* WHAT IS REQUIRED *
Only the text carries over: repeat the records exactly and drop the images.

EXTRACTED DATA Block Start

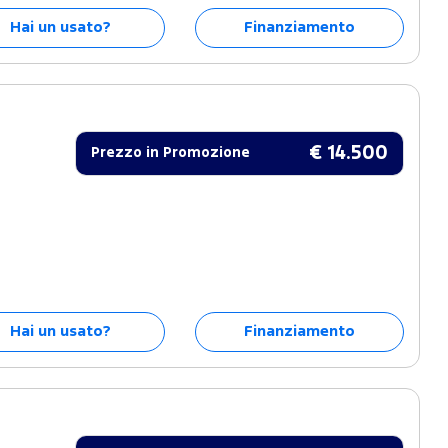
Hai un usato?
Finanziamento
€ 14.500
Prezzo in Promozione
Hai un usato?
Finanziamento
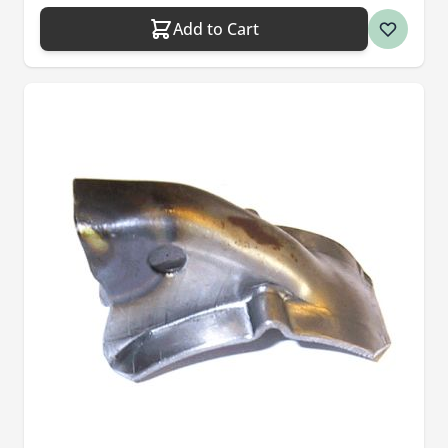
Add to Cart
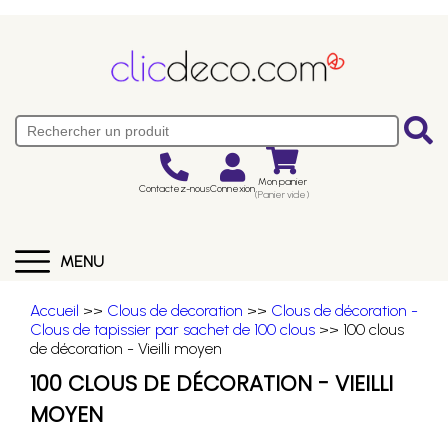
Mon panier
Contactez-nous
Connexion
(Panier vide)
MENU
Accueil
>>
Clous de decoration
>>
Clous de décoration -
Clous de tapissier par sachet de 100 clous
>> 100 clous
de décoration - Vieilli moyen
100 CLOUS DE DÉCORATION - VIEILLI
MOYEN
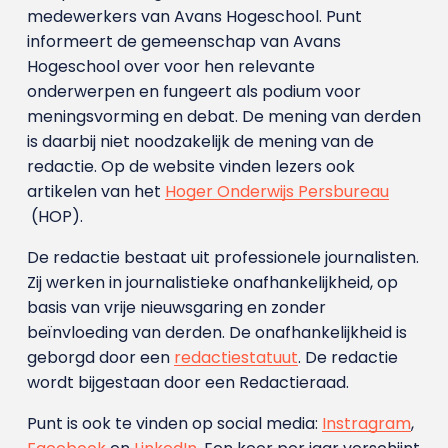
medewerkers van Avans Hoge­school. Punt
informeert de gemeenschap van Avans
Hogeschool over voor hen relevante
onderwerpen en fungeert als podium voor
meningsvorming en debat. De mening van derden
is daarbij niet noodzakelijk de mening van de
redactie. Op de website vinden lezers ook
artikelen van het
Hoger Onderwijs Persbureau
(HOP).
De redactie bestaat uit professionele journalisten.
Zij werken in journalistieke onafhankelijkheid, op
basis van vrije nieuwsgaring en zonder
beïnvloeding van derden. De onafhankelijkheid is
geborgd door een
redactiestatuut
. De redactie
wordt bijgestaan door een Redactieraad.
Punt is ook te vinden op social media:
Instragram
,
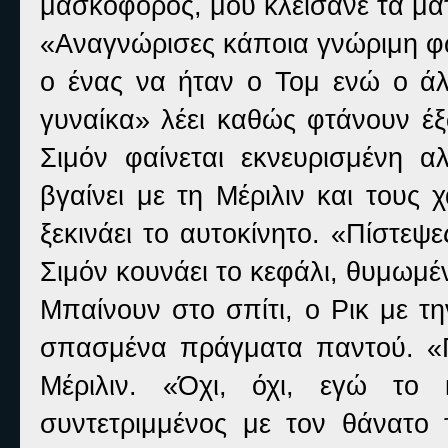
μασκοφόρος, μου κλείσανε τα μάτ
«Αναγνώρισες κάποια γνώριμη φω
ο ένας να ήταν ο Τομ ενώ ο άλ
γυναίκα» λέει καθώς φτάνουν έξ
Σιμόν φαίνεται εκνευρισμένη α
βγαίνει με τη Μέριλιν και τους 
ξεκινάει το αυτοκίνητο. «Πίστεψ
Σιμόν κουνάει το κεφάλι, θυμωμέ
Μπαίνουν στο σπίτι, ο Ρικ με τ
σπασμένα πράγματα παντού. «Π
Μέριλιν. «Όχι, όχι, εγώ το
συντετριμμένος με τον θάνατο 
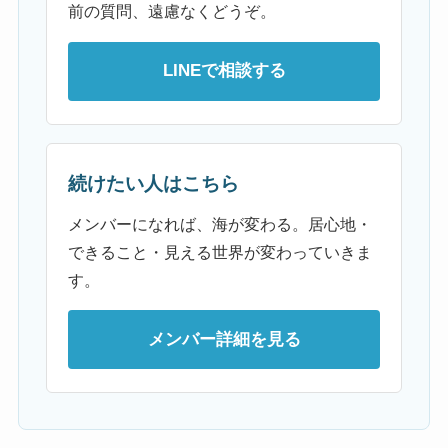
前の質問、遠慮なくどうぞ。
LINEで相談する
続けたい人はこちら
メンバーになれば、海が変わる。居心地・
できること・見える世界が変わっていきま
す。
メンバー詳細を見る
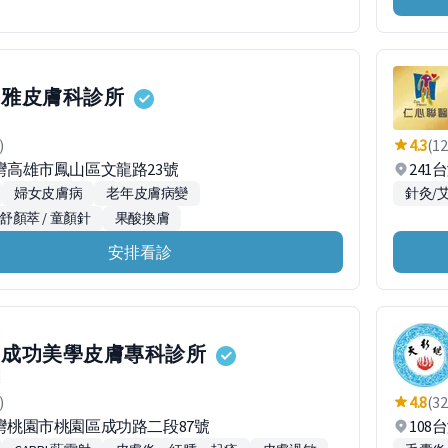
雅皮膚科診所
)
4.3
(12
台灣高雄市鳳山區文龍路23號
24
婦女皮膚病
老年皮膚病變
針灸/
ra 舒顏萃 / 童顏針
果酸換膚
安排看診
成功美學皮膚專科診所
)
4.8
(32
台灣桃園市桃園區成功路二段87號
108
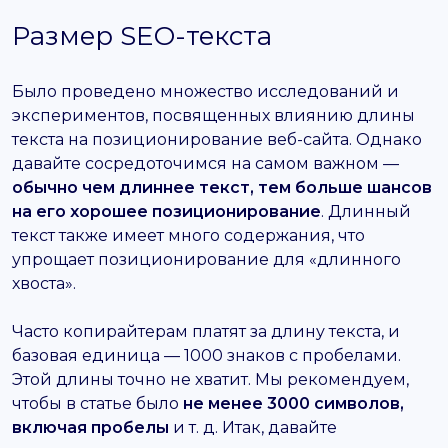
Размер SEO-текста
Было проведено множество исследований и
экспериментов, посвященных влиянию длины
текста на позиционирование веб-сайта. Однако
давайте сосредоточимся на самом важном —
обычно чем длиннее текст, тем больше шансов
на его хорошее позиционирование
. Длинный
текст также имеет много содержания, что
упрощает позиционирование для «длинного
хвоста».
Часто копирайтерам платят за длину текста, и
базовая единица — 1000 знаков с пробелами.
Этой длины точно не хватит. Мы рекомендуем,
чтобы в статье было
не менее 3000 символов,
включая пробелы
и т. д. Итак, давайте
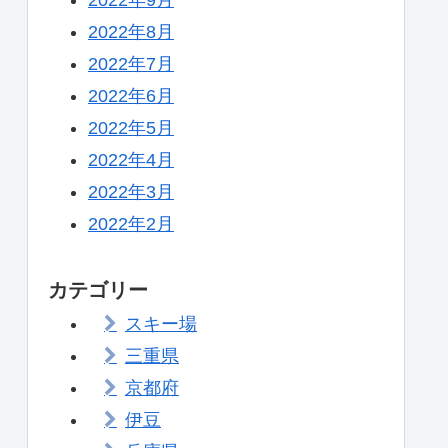
2022年8月
2022年7月
2022年6月
2022年5月
2022年4月
2022年3月
2022年2月
カテゴリー
スキー場
三重県
京都府
伊豆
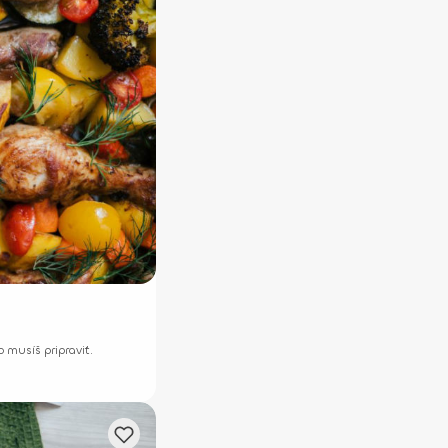
musíš pripraviť.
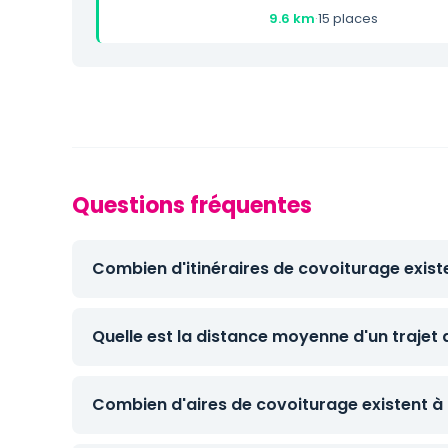
9.6 km
·
15 places
Questions fréquentes
Combien d'itinéraires de covoiturage exist
Quelle est la distance moyenne d'un trajet 
Combien d'aires de covoiturage existent à 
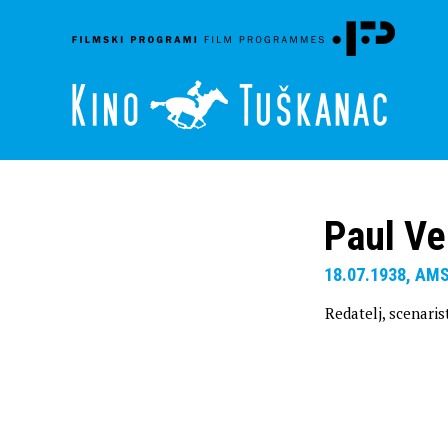
Paul V
18.07.1938, A
Redatelj, scenaris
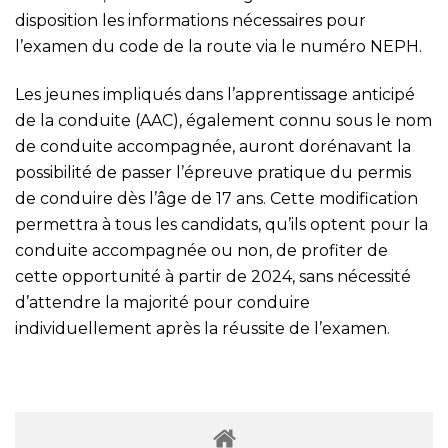
disposition les informations nécessaires pour
l’examen du code de la route via le numéro NEPH.
Les jeunes impliqués dans l’apprentissage anticipé
de la conduite (AAC), également connu sous le nom
de conduite accompagnée, auront dorénavant la
possibilité de passer l’épreuve pratique du permis
de conduire dès l’âge de 17 ans. Cette modification
permettra à tous les candidats, qu’ils optent pour la
conduite accompagnée ou non, de profiter de
cette opportunité à partir de 2024, sans nécessité
d’attendre la majorité pour conduire
individuellement après la réussite de l’examen.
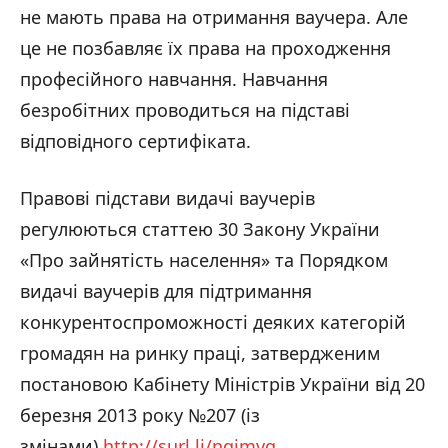
не мають права на отримання ваучера. Але
це не позбавляє їх права на проходження
професійного навчання. Навчання
безробітних проводиться на підставі
відповідного сертифіката.
Правові підстави видачі ваучерів
регулюються статтею 30 Закону України
«Про зайнятість населення» та Порядком
видачі ваучерів для підтримання
конкурентоспроможності деяких категорій
громадян на ринку праці, затвердженим
постановою Кабінету Міністрів України від 20
березня 2013 року №207 (із
змінами)
http://surl.li/nqjmvg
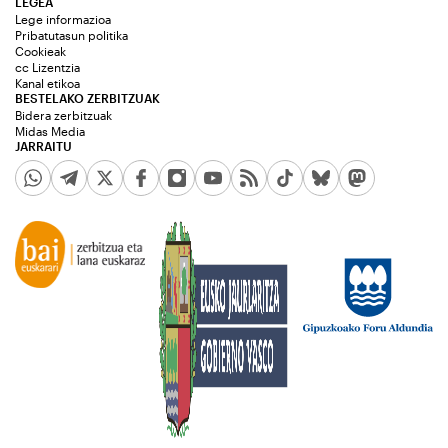
LEGEA
Lege informazioa
Pribatutasun politika
Cookieak
cc Lizentzia
Kanal etikoa
BESTELAKO ZERBITZUAK
Bidera zerbitzuak
Midas Media
JARRAITU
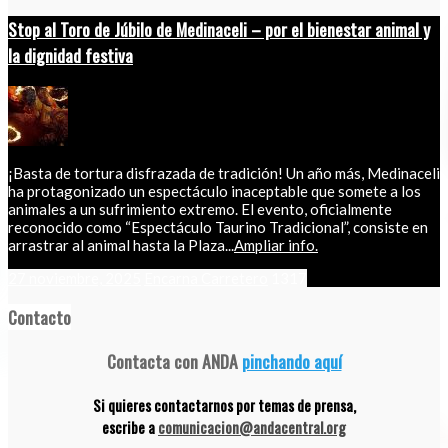
Stop al Toro de Júbilo de Medinaceli – por el bienestar animal y
la dignidad festiva
¡Basta de tortura disfrazada de tradición! Un año más, Medinaceli
ha protagonizado un espectáculo inaceptable que somete a los
animales a un sufrimiento extremo. El evento, oficialmente
reconocido como “Espectáculo Taurino Tradicional”, consiste en
arrastrar al animal hasta la Plaza...
Ampliar info.
27 noviembre, 2025
Encarna Carretero
1317
Contacto
Contacta con ANDA
pinchando aquí
Si quieres contactarnos por temas de prensa,
escribe a
comunicacion@andacentral.org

EXTRACTED DATA Block End

* YOUR RESPONSE *
Hai un usato?
Finanziamento
€ 14.500
Prezzo in Promozione
Hai un usato?
Finanziamento
Add to Cart
Mon panier
Contactez-nous
Connexion
(Panier vide)
MENU
Accueil
>>
Clous de decoration
>>
Clous de décoration -
Clous de tapissier par sachet de 100 clous
>> 100 clous
de décoration - Vieilli moyen
100 CLOUS DE DÉCORATION - VIEILLI
MOYEN
medewerkers van Avans Hoge­school. Punt
informeert de gemeenschap van Avans
Hogeschool over voor hen relevante
onderwerpen en fungeert als podium voor
meningsvorming en debat. De mening van derden
is daarbij niet noodzakelijk de mening van de
redactie. Op de website vinden lezers ook
artikelen van het
Hoger Onderwijs Persbureau
(HOP).
De redactie bestaat uit professionele journalisten.
Zij werken in journalistieke onafhankelijkheid, op
basis van vrije nieuwsgaring en zonder
beïnvloeding van derden. De onafhankelijkheid is
geborgd door een
redactiestatuut
. De redactie
wordt bijgestaan door een Redactieraad.
Punt is ook te vinden op social media:
Instragram
,
μασκοφόρος, μου κλείσανε τα μάτ
«Αναγνώρισες κάποια γνώριμη φω
ο ένας να ήταν ο Τομ ενώ ο άλ
γυναίκα» λέει καθώς φτάνουν έξ
Σιμόν φαίνεται εκνευρισμένη α
βγαίνει με τη Μέριλιν και τους 
ξεκινάει το αυτοκίνητο. «Πίστεψ
Σιμόν κουνάει το κεφάλι, θυμωμέ
Μπαίνουν στο σπίτι, ο Ρικ με τ
σπασμένα πράγματα παντού. «Π
Μέριλιν. «Όχι, όχι, εγώ το
συντετριμμένος με τον θάνατο 
前の質問、遠慮なくどうぞ。
LINEで相談する
続けたい人はこちら
メンバーになれば、海が変わる。居心地・
できること・見える世界が変わっていきま
す。
メンバー詳細を見る
雅皮膚科診所
)
4.3
(12
台灣高雄市鳳山區文龍路23號
24
婦女皮膚病
老年皮膚病變
針灸/
ra 舒顏萃 / 童顏針
果酸換膚
安排看診
成功美學皮膚專科診所
)
4.8
(32
台灣桃園市桃園區成功路二段87號
108
Размер SEO-текста
Было проведено множество исследований и
экспериментов, посвященных влиянию длины
текста на позиционирование веб-сайта. Однако
давайте сосредоточимся на самом важном —
обычно чем длиннее текст, тем больше шансов
на его хорошее позиционирование
. Длинный
текст также имеет много содержания, что
упрощает позиционирование для «длинного
хвоста».
Часто копирайтерам платят за длину текста, и
базовая единица — 1000 знаков с пробелами.
Этой длины точно не хватит. Мы рекомендуем,
чтобы в статье было
не менее 3000 символов,
включая пробелы
и т. д. Итак, давайте
2022年8月
2022年7月
2022年6月
2022年5月
2022年4月
2022年3月
2022年2月
カテゴリー
スキー場
三重県
京都府
伊豆
musíš pripraviť.
9.6 km
·
15 places
Questions fréquentes
Combien d'itinéraires de covoiturage exist
Quelle est la distance moyenne d'un trajet 
Combien d'aires de covoiturage existent à 
Paul V
18.07.1938, A
Redatelj, scenaris
disposition les informations nécessaires pour
l’examen du code de la route via le numéro NEPH.
Les jeunes impliqués dans l’apprentissage anticipé
de la conduite (AAC), également connu sous le nom
de conduite accompagnée, auront dorénavant la
possibilité de passer l’épreuve pratique du permis
de conduire dès l’âge de 17 ans. Cette modification
permettra à tous les candidats, qu’ils optent pour la
conduite accompagnée ou non, de profiter de
cette opportunité à partir de 2024, sans nécessité
d’attendre la majorité pour conduire
individuellement après la réussite de l’examen.
не мають права на отримання ваучера. Але
це не позбавляє їх права на проходження
професійного навчання. Навчання
безробітних проводиться на підставі
відповідного сертифіката.
Правові підстави видачі ваучерів
регулюються статтею 30 Закону України
«Про зайнятість населення» та Порядком
видачі ваучерів для підтримання
конкурентоспроможності деяких категорій
громадян на ринку праці, затвердженим
постановою Кабінету Міністрів України від 20
березня 2013 року №207 (із
змінами)
http://surl.li/nqjmvg
LEGEA
Lege informazioa
Pribatutasun politika
Cookieak
cc Lizentzia
Kanal etikoa
BESTELAKO ZERBITZUAK
Bidera zerbitzuak
Midas Media
JARRAITU
Stop al Toro de Júbilo de Medinaceli – por el bienestar animal y
la dignidad festiva
¡Basta de tortura disfrazada de tradición! Un año más, Medinaceli
ha protagonizado un espectáculo inaceptable que somete a los
animales a un sufrimiento extremo. El evento, oficialmente
reconocido como “Espectáculo Taurino Tradicional”, consiste en
arrastrar al animal hasta la Plaza...
Ampliar info.
27 noviembre, 2025
Encarna Carretero
1317
Contacto
Contacta con ANDA
pinchando aquí
Si quieres contactarnos por temas de prensa,
escribe a
comunicacion@andacentral.org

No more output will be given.